▶ _Text shown_:
● ● ●
Support for Versioning

The use-case for support for versioning that Typedpy addresses is deserializing different versions of the dictionary representing the structure, to match the latest Structure definition.

For example, suppose you saved a JSON object that adheres to some strict schema, and occasionally that schema had to evolve to include new fields, or update existing ones. When you read it again, you always want to map to the latest schema, which is what you are currently using. Importantly, this is not meant to be used to manage evolving schema changes in a performant production system. In such a case, use a proper schema management framework, such as Alembic.

The requirement: Typedpy expects the dictionary to have a “version” field, that has increasing consecutive integer values, starting from 1. Next, you need to provide a list of mappers. Each mapper defines how to convert from the corresponding version to the next. These mappers are, in general, similar to the regular “serialization mappers” of Typedpy, but they add 2 new features:

  1. Constant(val) - the value is a constant. This is useful when you introduced a new field in a more recent version and you want to define that when converting older versions, we need to populate it with a default value.

  2. Deleted - The newer version no longer has this field, and it should be dropped

Typedpy has two types of API’s to handle it.

Low-Level API

Example of usage:

versions_mapping = [
        # Mapping from version 1 to 2
    {
        "j": Constant(100),
        "old_bar._mapper": {
            "a": FunctionCall(func=lambda x: [i * 2 for i in x], args=["a"]),
        },
        "old_m": Constant({"abc": "xyz"})
    },

        # mapping from version 2 to 3
    {
        "old_bar._mapper": {
            "s": "sss",
            "sss": Deleted
        },
        "bar": "old_bar",
        "m": "old_m",
        "old_m": Deleted,
        "old_bar": Deleted,
    },

        # mapping from version 3 to 4
    {
        "i": FunctionCall(func=lambda x: x * 100, args=["i"])
    }
]

in_version_1 = {
    "version": 1,
    "old_bar": {
        "a": [5, 8, 2],
        "sss": "john",
    },
    "i": 2,
    "old_m": {"a": "aa", "b": "bb"}
}

assert convert_dict(in_version_1, versions_mapping) == {
    "version": 4,
    "bar": {
        "a": [10, 16, 4],
        "s": "john",
    },
    "i": 200,
    "j": 100,
    "m": {"abc": "xyz"},
}

Explanation: The function convert_dict will apply all the applicable mappings based on the version of the input. In this case, it needs to replay all of them, since the raw input is at version 1.

To further illustrate, let’s follow the steps.
● ● ●
▶ _Work item 1_:
Return the records verbatim, everything from the line containing "Aggravated Assault, Aggravated" down to the last line of the records, and nothing else. Omit the pictures.
● ● ●
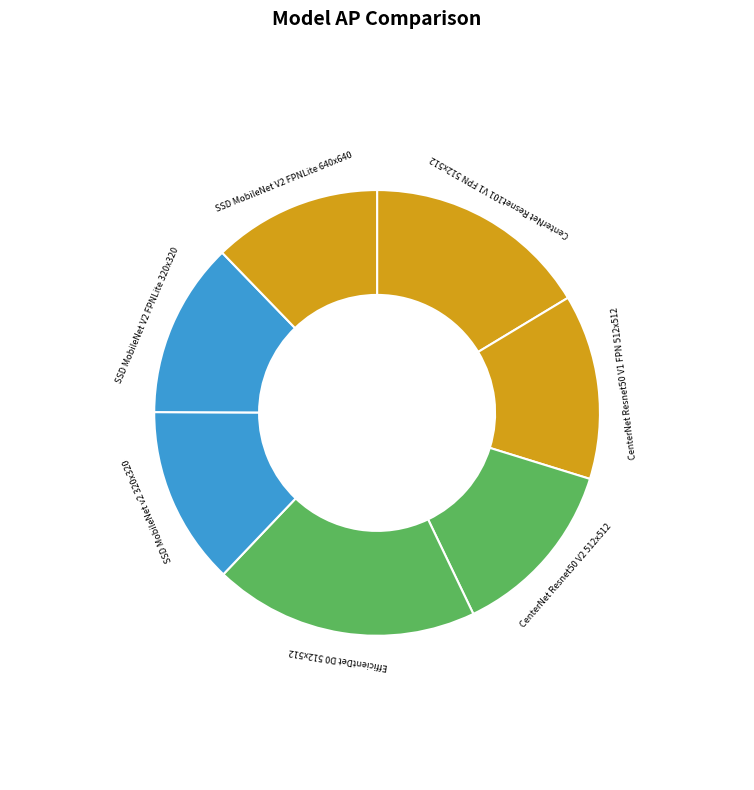

True or false: EfficientDet D0 512x512 accounts for 19% of the total.

True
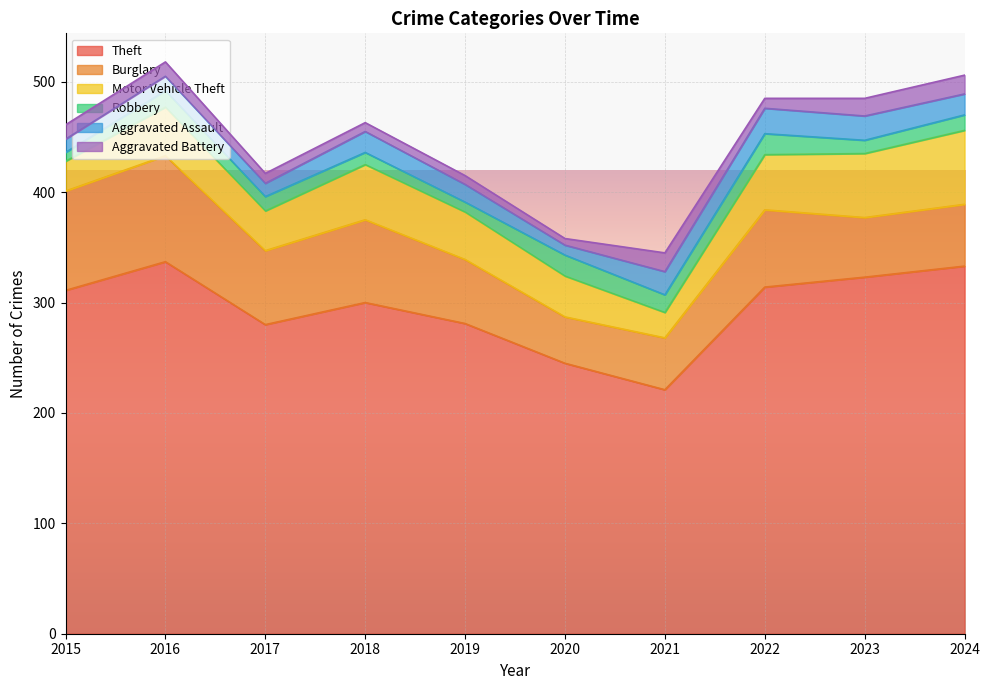

How many interior local peaks does the Burglary series have?

3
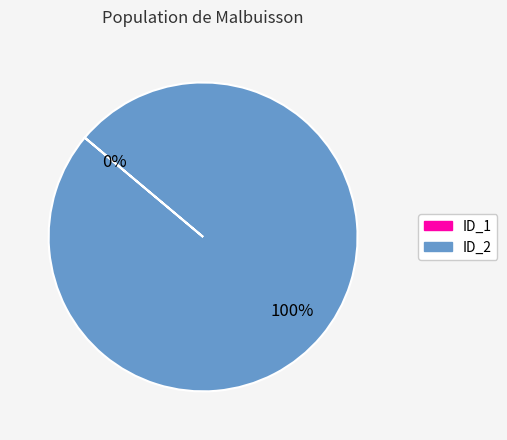

Rank the categories by value from lowest to highest.

ID_1, ID_2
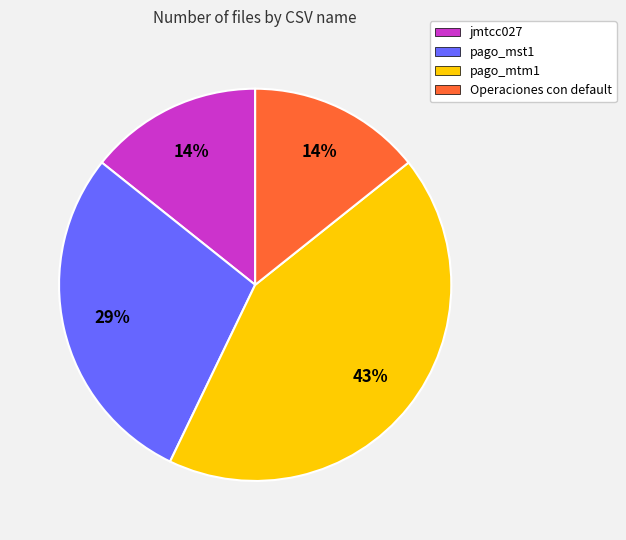

Which category has the biggest portion of the pie?

pago_mtm1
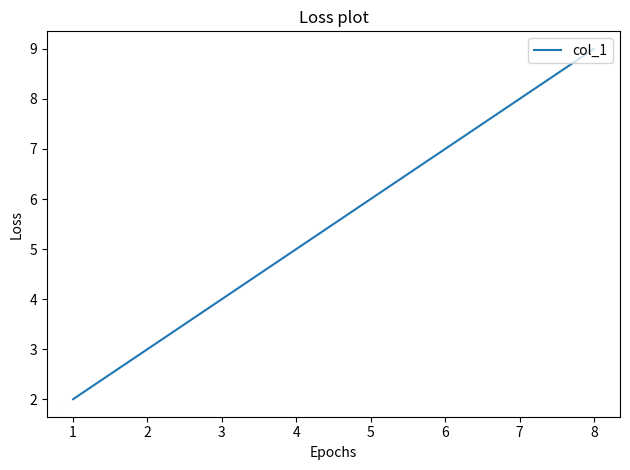

True or false: the data has more than 2 interior local peaks.

False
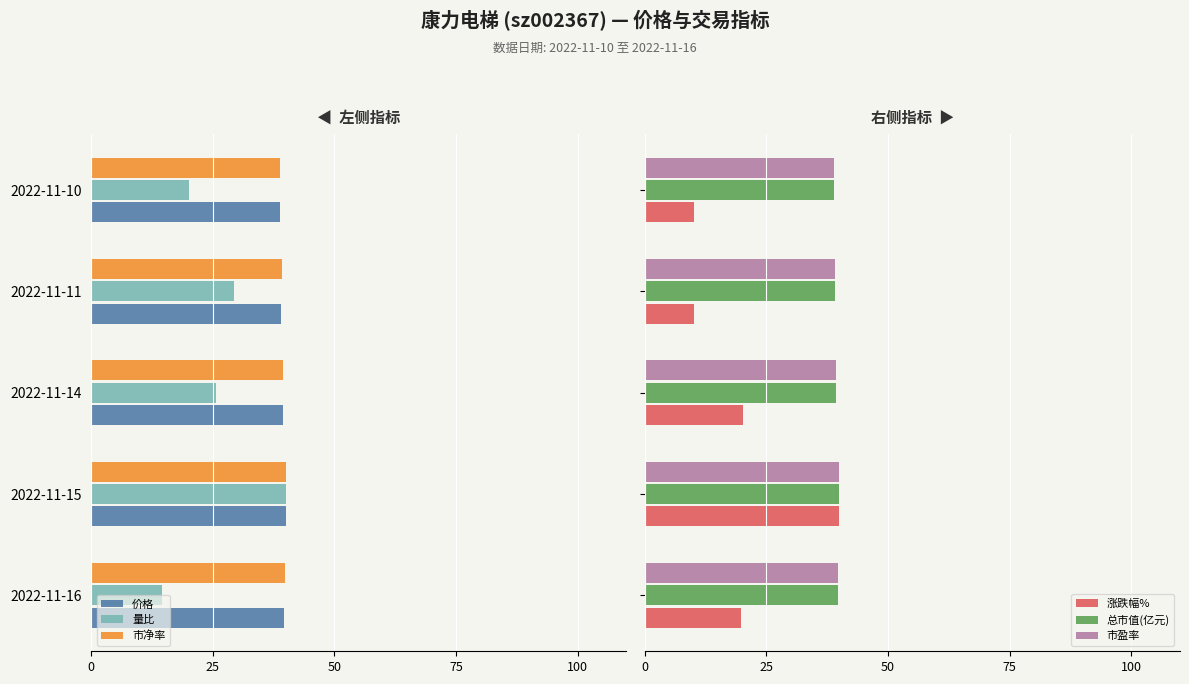

What is the sum of all 总市值(亿元) values?

196.8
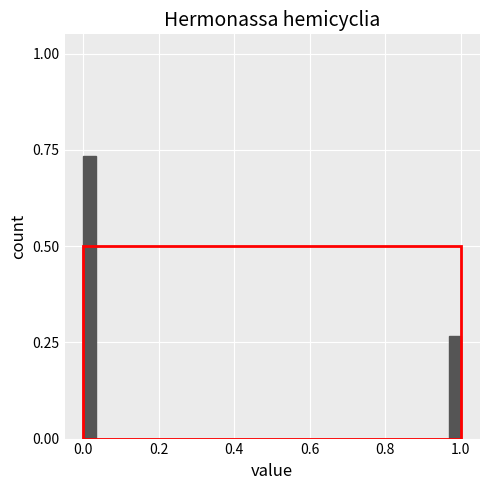

Around what value on the x-axis is the tallest bar? Give the approximate position of its centre, as read against the axis.

0.02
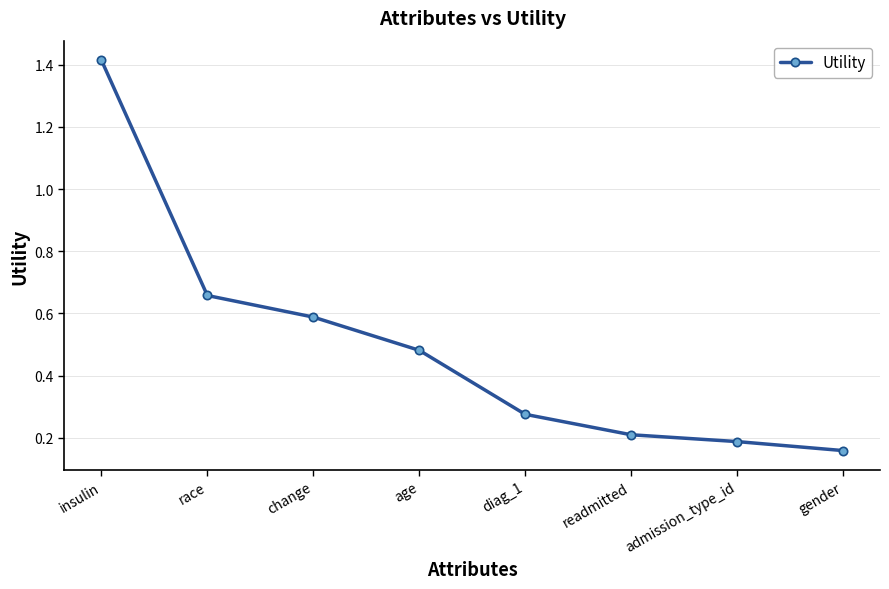

How many lines are shown in the chart?

1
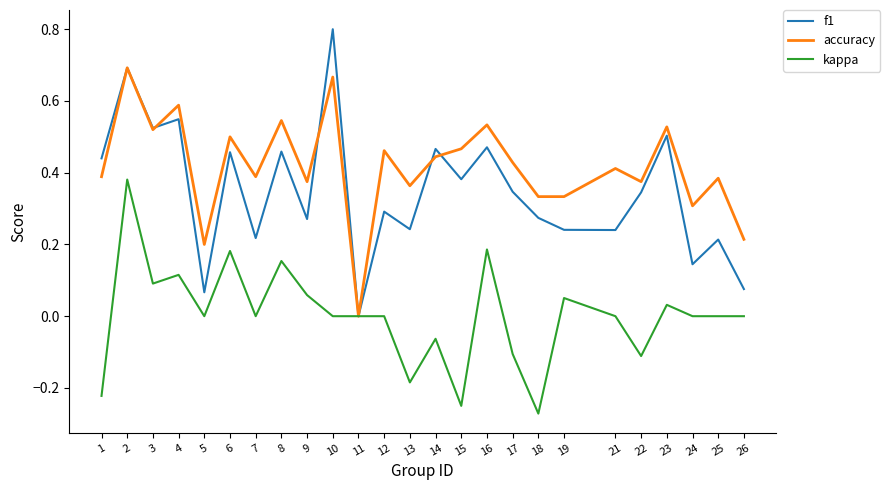

Rank the series by their average value, from lowest to highest.

kappa, f1, accuracy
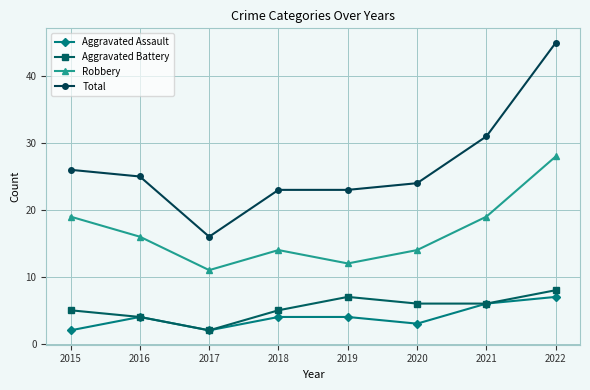

What are all the series names shown in the legend?

Aggravated Assault, Aggravated Battery, Robbery, Total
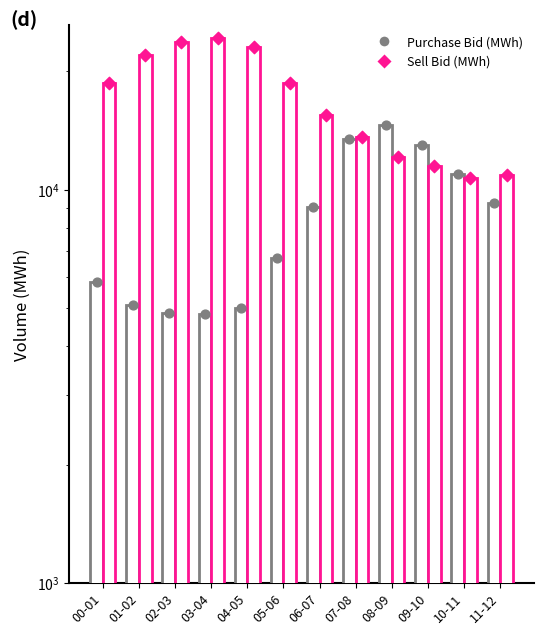

Which series reaches the minimum Y coordinate?

Purchase Bid (MWh)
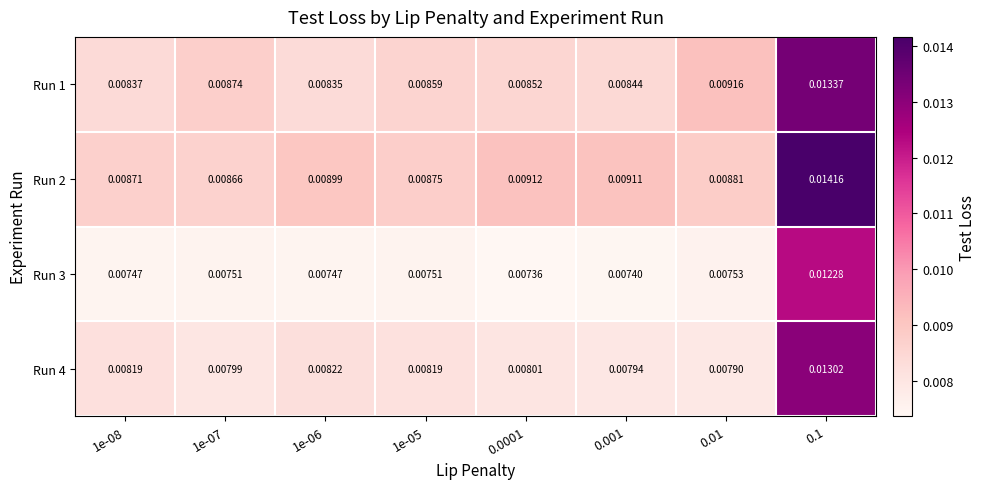

Is the value of Run 3 at 1e-05 greater than the value of Run 1 at 0.1?

No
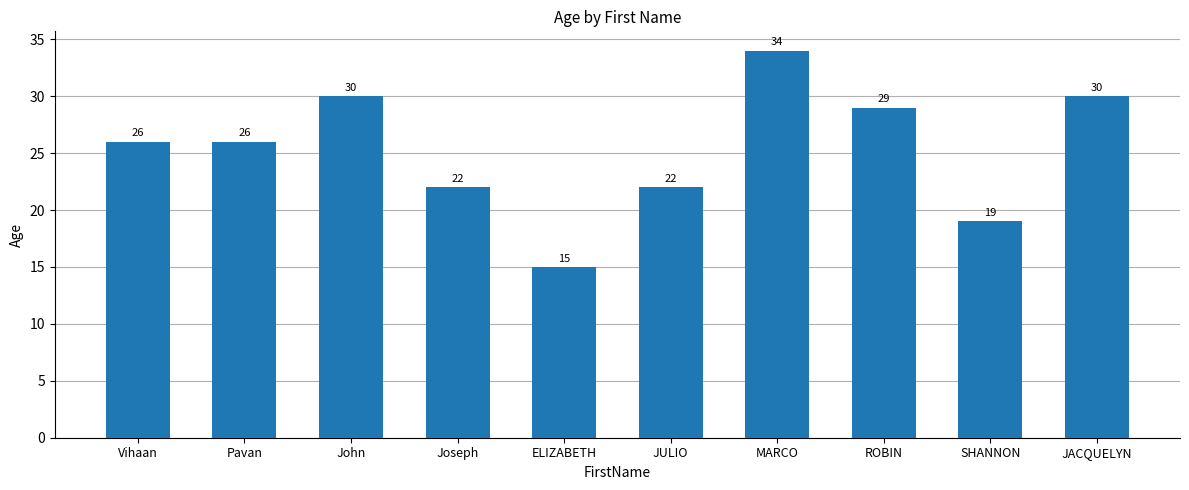

The value at MARCO is 19. True or false?

False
● ● ●
▶ _Work item 2_:
Supply the next part of the Typedpy versioning text, picking up after its final sentence.

▶ _Task result 1_:
Aggravated Assault, Aggravated Battery, Robbery, Total

Which series reaches the minimum Y coordinate?

Purchase Bid (MWh)

Is the value of Run 3 at 1e-05 greater than the value of Run 1 at 0.1?

No

The value at MARCO is 19. True or false?

False

▶ _Task result 2_:
After the first mapper (i.e. version 2), the input looks like:

{'version': 2, 'old_bar': {'a': [10, 16, 4], 'sss': 'john'}, 'i': 2, 'old_m': {'abc': 'xyz'}, 'j': 100}

After the the second mapper (i.e. version 3), the input looks like:

{'version': 3, 'i': 2, 'j': 100, 'bar': {'a': [10, 16, 4], 's': 'john'}, 'm': {'abc': 'xyz'}}

And finally, after the last mapper, it looks like:

{'version': 4, 'i': 200, 'j': 100, 'bar': {'a': [10, 16, 4], 's': 'john'}, 'm': {'abc': 'xyz'}}

High-Level API

Typedpy defines a special Structure that is effectively a marker for a versioned structure: Versioned

class Versioned(version, **kwargs)[source]

Marks a structure as can be deserialized from multiple versions. The version is expected to start with 1 and increase by 1 in every update. It is expected to have a class attribute of “_versions_mapping”, with an ordered list of the mappings. The first mapping maps version 1 to 2, the second 2 to 3, etc.

Arguments:

_versions_mapping: optional

An array of mappers that outlines how to convert older versions to the latest version.

The example below clarifies how to use Versioned together with deserializer.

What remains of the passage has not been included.